## TASK PROMPT
Rewrite the lines below as a numbered list, starting with the line that contains "pose: elev=18.6 azim=165.1" and going on through the line that contains "Dot at: (183, 172)", and leave out any blank lines.

## RECORDS
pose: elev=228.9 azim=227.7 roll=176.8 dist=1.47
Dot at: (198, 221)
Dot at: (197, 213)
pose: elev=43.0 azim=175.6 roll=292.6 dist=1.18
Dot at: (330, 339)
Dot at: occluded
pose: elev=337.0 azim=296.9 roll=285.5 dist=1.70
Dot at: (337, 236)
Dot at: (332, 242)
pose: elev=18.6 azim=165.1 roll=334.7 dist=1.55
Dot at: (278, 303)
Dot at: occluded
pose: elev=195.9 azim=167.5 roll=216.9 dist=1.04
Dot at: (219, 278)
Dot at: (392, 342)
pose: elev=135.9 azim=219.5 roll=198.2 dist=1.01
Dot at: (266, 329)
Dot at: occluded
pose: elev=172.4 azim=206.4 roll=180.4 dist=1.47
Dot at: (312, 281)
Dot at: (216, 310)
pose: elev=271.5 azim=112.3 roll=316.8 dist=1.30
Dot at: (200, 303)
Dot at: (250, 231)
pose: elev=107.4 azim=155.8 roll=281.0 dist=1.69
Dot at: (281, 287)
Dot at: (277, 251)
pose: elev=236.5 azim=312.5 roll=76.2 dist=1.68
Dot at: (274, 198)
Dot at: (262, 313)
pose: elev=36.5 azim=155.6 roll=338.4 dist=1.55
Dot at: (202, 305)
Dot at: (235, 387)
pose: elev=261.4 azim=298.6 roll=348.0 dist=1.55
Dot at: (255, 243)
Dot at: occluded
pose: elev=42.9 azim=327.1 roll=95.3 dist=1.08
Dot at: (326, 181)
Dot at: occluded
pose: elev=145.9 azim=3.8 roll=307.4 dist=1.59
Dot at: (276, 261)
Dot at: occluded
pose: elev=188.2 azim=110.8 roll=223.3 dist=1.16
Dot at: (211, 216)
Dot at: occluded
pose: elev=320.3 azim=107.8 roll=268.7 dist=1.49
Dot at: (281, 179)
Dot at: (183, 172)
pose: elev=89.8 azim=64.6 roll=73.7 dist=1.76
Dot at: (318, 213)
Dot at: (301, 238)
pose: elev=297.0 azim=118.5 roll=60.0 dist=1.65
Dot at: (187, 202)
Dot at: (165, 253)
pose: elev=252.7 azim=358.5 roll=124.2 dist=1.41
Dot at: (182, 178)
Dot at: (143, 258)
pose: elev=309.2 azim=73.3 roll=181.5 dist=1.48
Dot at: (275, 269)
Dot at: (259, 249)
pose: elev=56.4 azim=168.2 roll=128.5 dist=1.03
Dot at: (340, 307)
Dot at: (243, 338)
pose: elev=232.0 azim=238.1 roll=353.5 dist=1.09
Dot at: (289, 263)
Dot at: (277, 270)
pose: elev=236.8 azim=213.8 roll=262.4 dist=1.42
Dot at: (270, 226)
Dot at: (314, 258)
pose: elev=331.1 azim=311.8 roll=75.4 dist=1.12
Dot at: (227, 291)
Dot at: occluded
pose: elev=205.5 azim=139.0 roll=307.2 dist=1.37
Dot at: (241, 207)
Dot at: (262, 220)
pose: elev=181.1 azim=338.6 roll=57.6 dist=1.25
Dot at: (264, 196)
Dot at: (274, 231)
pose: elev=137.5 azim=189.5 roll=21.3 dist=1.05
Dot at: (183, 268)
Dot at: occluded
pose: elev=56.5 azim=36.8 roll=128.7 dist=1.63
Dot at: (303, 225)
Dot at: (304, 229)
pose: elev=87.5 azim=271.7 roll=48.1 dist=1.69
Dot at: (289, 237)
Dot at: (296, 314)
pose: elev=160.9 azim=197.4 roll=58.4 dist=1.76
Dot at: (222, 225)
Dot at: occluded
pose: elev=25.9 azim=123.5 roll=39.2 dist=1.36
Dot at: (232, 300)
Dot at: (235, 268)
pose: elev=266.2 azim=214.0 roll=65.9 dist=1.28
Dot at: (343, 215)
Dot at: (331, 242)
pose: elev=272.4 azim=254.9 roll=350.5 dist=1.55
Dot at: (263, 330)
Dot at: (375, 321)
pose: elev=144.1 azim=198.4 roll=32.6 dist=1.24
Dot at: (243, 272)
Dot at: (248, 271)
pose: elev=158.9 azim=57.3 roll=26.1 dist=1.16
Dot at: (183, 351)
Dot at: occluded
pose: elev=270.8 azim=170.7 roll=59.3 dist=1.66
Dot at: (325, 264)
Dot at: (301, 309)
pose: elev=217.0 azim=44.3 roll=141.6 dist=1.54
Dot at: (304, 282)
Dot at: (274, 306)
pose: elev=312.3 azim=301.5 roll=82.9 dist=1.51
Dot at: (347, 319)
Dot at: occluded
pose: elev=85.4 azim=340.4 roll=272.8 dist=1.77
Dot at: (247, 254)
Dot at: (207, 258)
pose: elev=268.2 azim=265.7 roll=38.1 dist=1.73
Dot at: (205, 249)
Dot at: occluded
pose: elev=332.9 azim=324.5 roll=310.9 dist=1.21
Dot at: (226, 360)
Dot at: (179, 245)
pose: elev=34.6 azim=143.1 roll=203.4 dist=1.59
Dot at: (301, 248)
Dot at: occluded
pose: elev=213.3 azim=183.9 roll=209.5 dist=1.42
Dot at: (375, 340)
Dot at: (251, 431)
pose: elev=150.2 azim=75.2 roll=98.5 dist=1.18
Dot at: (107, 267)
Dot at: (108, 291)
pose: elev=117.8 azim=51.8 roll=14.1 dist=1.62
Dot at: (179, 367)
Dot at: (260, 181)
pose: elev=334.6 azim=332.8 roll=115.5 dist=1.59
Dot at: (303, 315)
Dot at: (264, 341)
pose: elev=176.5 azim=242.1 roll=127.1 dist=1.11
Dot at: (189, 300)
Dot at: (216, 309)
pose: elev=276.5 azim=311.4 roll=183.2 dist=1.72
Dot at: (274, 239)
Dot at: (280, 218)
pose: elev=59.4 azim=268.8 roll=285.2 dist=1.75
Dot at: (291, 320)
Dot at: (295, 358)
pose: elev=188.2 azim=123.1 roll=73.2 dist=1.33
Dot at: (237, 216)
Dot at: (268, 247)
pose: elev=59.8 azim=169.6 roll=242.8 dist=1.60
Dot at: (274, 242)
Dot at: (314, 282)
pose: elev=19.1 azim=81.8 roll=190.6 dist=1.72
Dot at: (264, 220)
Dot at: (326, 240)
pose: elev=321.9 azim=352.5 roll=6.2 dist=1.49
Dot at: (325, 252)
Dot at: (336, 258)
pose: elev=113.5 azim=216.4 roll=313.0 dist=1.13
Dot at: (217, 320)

## RESULT
1. pose: elev=18.6 azim=165.1 roll=334.7 dist=1.55
2. Dot at: (278, 303)
3. Dot at: occluded
4. pose: elev=195.9 azim=167.5 roll=216.9 dist=1.04
5. Dot at: (219, 278)
6. Dot at: (392, 342)
7. pose: elev=135.9 azim=219.5 roll=198.2 dist=1.01
8. Dot at: (266, 329)
9. Dot at: occluded
10. pose: elev=172.4 azim=206.4 roll=180.4 dist=1.47
11. Dot at: (312, 281)
12. Dot at: (216, 310)
13. pose: elev=271.5 azim=112.3 roll=316.8 dist=1.30
14. Dot at: (200, 303)
15. Dot at: (250, 231)
16. pose: elev=107.4 azim=155.8 roll=281.0 dist=1.69
17. Dot at: (281, 287)
18. Dot at: (277, 251)
19. pose: elev=236.5 azim=312.5 roll=76.2 dist=1.68
20. Dot at: (274, 198)
21. Dot at: (262, 313)
22. pose: elev=36.5 azim=155.6 roll=338.4 dist=1.55
23. Dot at: (202, 305)
24. Dot at: (235, 387)
25. pose: elev=261.4 azim=298.6 roll=348.0 dist=1.55
26. Dot at: (255, 243)
27. Dot at: occluded
28. pose: elev=42.9 azim=327.1 roll=95.3 dist=1.08
29. Dot at: (326, 181)
30. Dot at: occluded
31. pose: elev=145.9 azim=3.8 roll=307.4 dist=1.59
32. Dot at: (276, 261)
33. Dot at: occluded
34. pose: elev=188.2 azim=110.8 roll=223.3 dist=1.16
35. Dot at: (211, 216)
36. Dot at: occluded
37. pose: elev=320.3 azim=107.8 roll=268.7 dist=1.49
38. Dot at: (281, 179)
39. Dot at: (183, 172)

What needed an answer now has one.